最も避けたいのは、当日機体を持っていったものの「電線が近すぎて飛べない」「荷物が風に煽られて運べない」と判明することです。

■ 理由: 事前に周囲の障害物や荷物の性質を共有していれば、業者はシミュレーションソフトを用いて、風速何メートルまでなら安全に運べるか、どのルートを通れば電線を回避できるかを事前に検証できます。これにより、現場でのトラブルを未然に防ぎ、高い稼働率を維持できます。

4. 現場スタッフの協力体制が築きやすい

現場責任者がドローンの運用の流れを理解していると、現場全体での「ドローン優先時間」の設定や、立ち入り禁止区域の周知がスムーズに行えます。

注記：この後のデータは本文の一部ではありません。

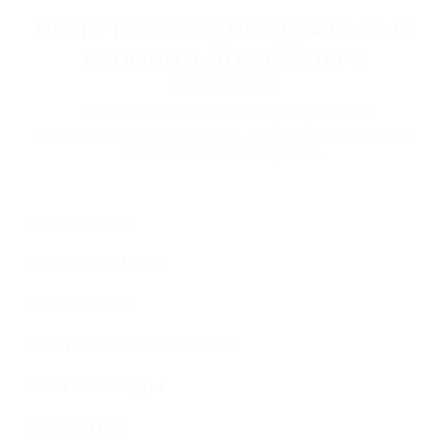
TWT
ПОЛУЧИТЕ ИНДИВИДУАЛЬНЫЕ
TRUST WALLET
УСЛОВИЯ ДЛЯ ВАШЕГО
DOT
ПРОЕКТА
POLKADOT
Оставьте свои контактные данные, и наши
специалисты свяжутся с вами, чтобы обсудить условия
AVAX
подключения вашего проекта.
AVALANCHE
ПРОДУКТЫ
FLOW
FLOW
ИНФОРМАЦИЯ
KSM
КОМПАНИЯ
KUSAMA
ПЛАТЕЖНЫЕ ПЛАГИНЫ
BONK
КРИПТОГАЙДЫ
BONK
AI АГЕНТЫ
SOL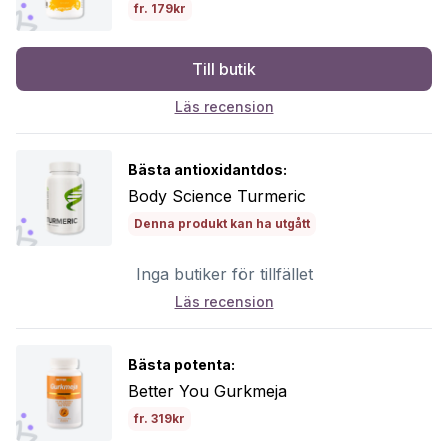
fr. 179kr
Till butik
Läs recension
Bästa antioxidantdos:
Body Science Turmeric
Denna produkt kan ha utgått
Inga butiker för tillfället
Läs recension
Bästa potenta:
Better You Gurkmeja
fr. 319kr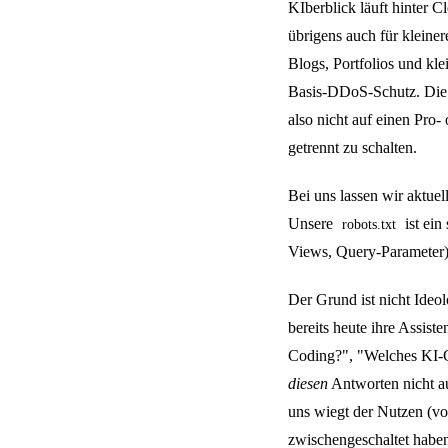
KIberblick läuft hinter Cl
übrigens auch für kleiner
Blogs, Portfolios und kl
Basis-DDoS-Schutz. Die 
also nicht auf einen Pro-
getrennt zu schalten.
Bei uns lassen wir aktuel
Unsere
ist ein
robots.txt
Views, Query-Parameter),
Der Grund ist nicht Ide
bereits heute ihre Assist
Coding?", "Welches KI-C
diesen
Antworten nicht auf
uns wiegt der Nutzen (v
zwischengeschaltet haben)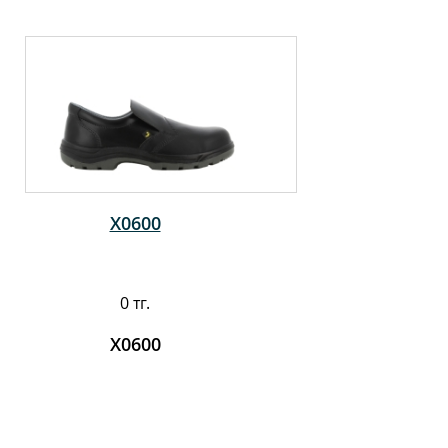
X0600
0 тг.
X0600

■ 理由: 「ドローン運搬の相談前の情報」を整理する過程で、現場側も「どのタイミングでドローンに荷物を任せるか」というワークフローを具体化できるため、既存のクレーン作業や車両移動との重複を避けることができます。

●相談前に整理しておきたいチェック項目

最後に、専門業者への問い合わせをスムーズにするための「基本チェックリスト」を提示します。これらをメモにまとめておくだけで、初回の打ち合わせ効率が劇的に向上します。

■ 現場基本情報
・実施場所: (例:〇〇県〇〇市 〇〇建設現場) ※地図URLや座標があるとベスト
・実施時期: (例:202X年〇月〜〇月)
・目的: (例:山頂の鉄塔補修用工具の運搬、災害復旧資材の搬入)

■ 運搬物・運用情報
・ 荷物重量: (例:1回あたり最大15kg)
・ 運搬回数: (例:1日10往復程度)
・最大飛行距離: (例:片道1.5km、高低差200m)

■ 環境・法規制情報
・ 周辺環境: (例:周辺1km以内に民家なし、ルート上に高圧電線あり)
・通信環境: (例:ドコモ回線は入るが、谷底は圏外)
・立ち入り管理: (例:工事現場内なので関係者以外は立ち入り禁止にできる)

まとめ

ドローン運搬を成功させる鍵は、飛行当日ではなく、実は「相談前」の準備段階にあります。
「ドローン運搬 相談 前 情報」を丁寧に取りまとめることは、単なる事務作業ではありません。
それは、現場の安全を確保し、無駄なコストを削り、確実にミッションを完遂するための「設計図」を作ることと同じです。
現場を熟知している皆様だからこそ把握できる「小さな違和感(木が高い、電波が悪いなど)」を専門業者に伝えることで、ドローンはより確実な「足」となります。まずは、本記事のチェックリストを活用して、現場の情報を棚卸しすることから始めてみてください。